● **Text**:
++++++++++
Town of Delavan police did not release the 51-year-old's identity, pending release of a coroner's report.

The cause of death remains under investigation, but initial observations indicate the snowmobile was traveling at high speed when it flew through the air and crashed into a bed of cattails, said town of Delavan Sgt. Raymond Clark.

The man was thrown from the vehicle.

Clark said it appears the snowmobile hit something to cause it to take to the air, but what it hit was not immediately determined.

 Investigators believe the man was alone on the lake when the accident occurred, Clark said.

Police were notified of a missing adult at about 8:15 a.m. Sunday. The man's family told police that he had left his residence alone on his snowmobile at about 7 p.m. Saturday, the release states.

Minutes later, family members who had been looking for the man “for quite some time” reported they found his wrecked snowmobile in a remote area of the south side of Delavan Lake Inlet, Clark said.

The body was found “fully obscured by deep snow and heavy cattail cover,” the release states.
++++++++++
● **Supplied material**:
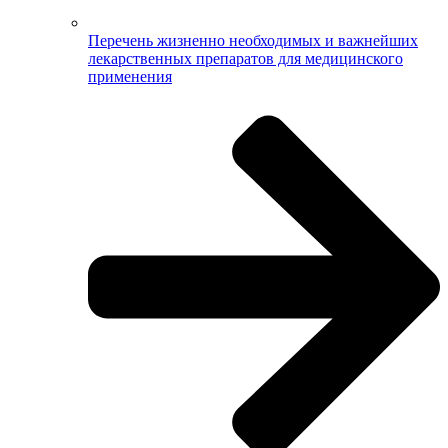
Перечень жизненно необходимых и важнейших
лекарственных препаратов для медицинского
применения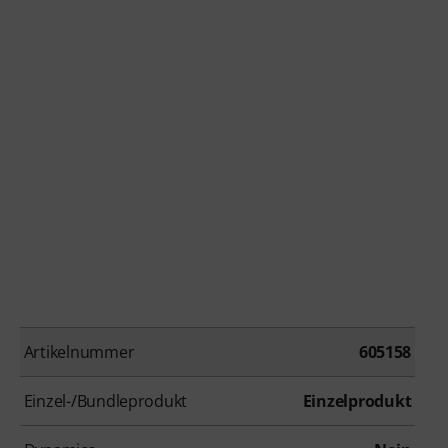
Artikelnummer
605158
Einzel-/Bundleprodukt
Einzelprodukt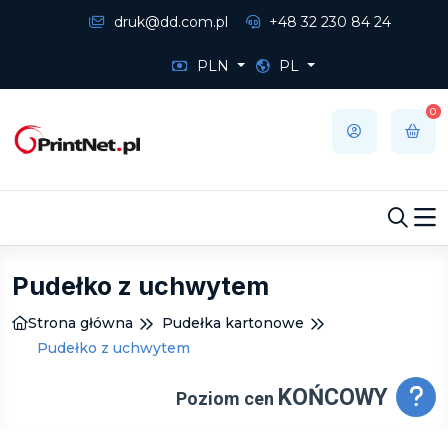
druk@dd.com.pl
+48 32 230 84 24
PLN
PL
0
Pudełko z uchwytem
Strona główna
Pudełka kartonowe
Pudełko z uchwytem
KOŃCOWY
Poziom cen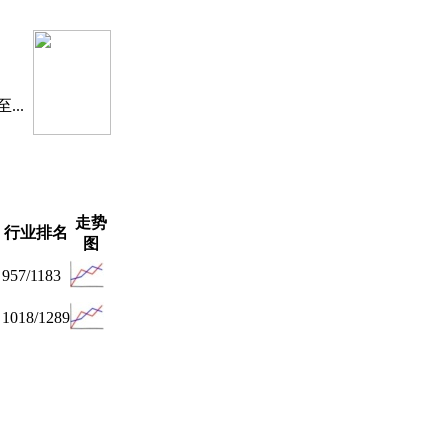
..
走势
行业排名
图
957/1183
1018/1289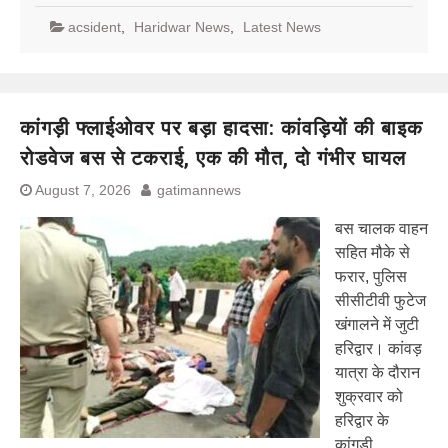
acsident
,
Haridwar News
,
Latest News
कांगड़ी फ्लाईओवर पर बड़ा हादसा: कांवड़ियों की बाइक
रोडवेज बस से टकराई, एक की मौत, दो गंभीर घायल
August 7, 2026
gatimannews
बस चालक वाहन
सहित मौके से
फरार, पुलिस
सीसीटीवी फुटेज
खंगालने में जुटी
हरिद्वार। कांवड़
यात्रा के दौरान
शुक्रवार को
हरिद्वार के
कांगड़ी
++++++++++
● **Exercises to complete**:
[1] Transcribe the part of the snowmobile crash report starting with "The cause of" and going on through "not immediately determined.".
[2] Write the next part of the snowmobile crash report, picking up after its final sentence.

● **Per-task outputs**:
[1]
The cause of death remains under investigation, but initial observations indicate the snowmobile was traveling at high speed when it flew through the air and crashed into a bed of cattails, said town of Delavan Sgt. Raymond Clark.

The man was thrown from the vehicle.

Clark said it appears the snowmobile hit something to cause it to take to the air, but what it hit was not immediately determined.

[2]
A widespread search for the man continued until his body was found a short distance from the snowmobile around 10 a.m., Clark said.

The swampy area made the search difficult, Clark said.

 Assisting town police were the Walworth County Sheriff's Office, state Department of Natural Resources, police from the cities of Delavan and Williams Bay and fire and rescue units from the town of Delavan, Elkhorn, Williams Bay, and cities of Delavan and Lake Geneva.

The Flight for Life helicopter helped in the search.

A Department of Natural Resources' online list shows 15 snowmobile fatalities this winter, before this latest incident. All the fatalities involved collision with a fixed object, and most involved speed. Three occurred on lakes.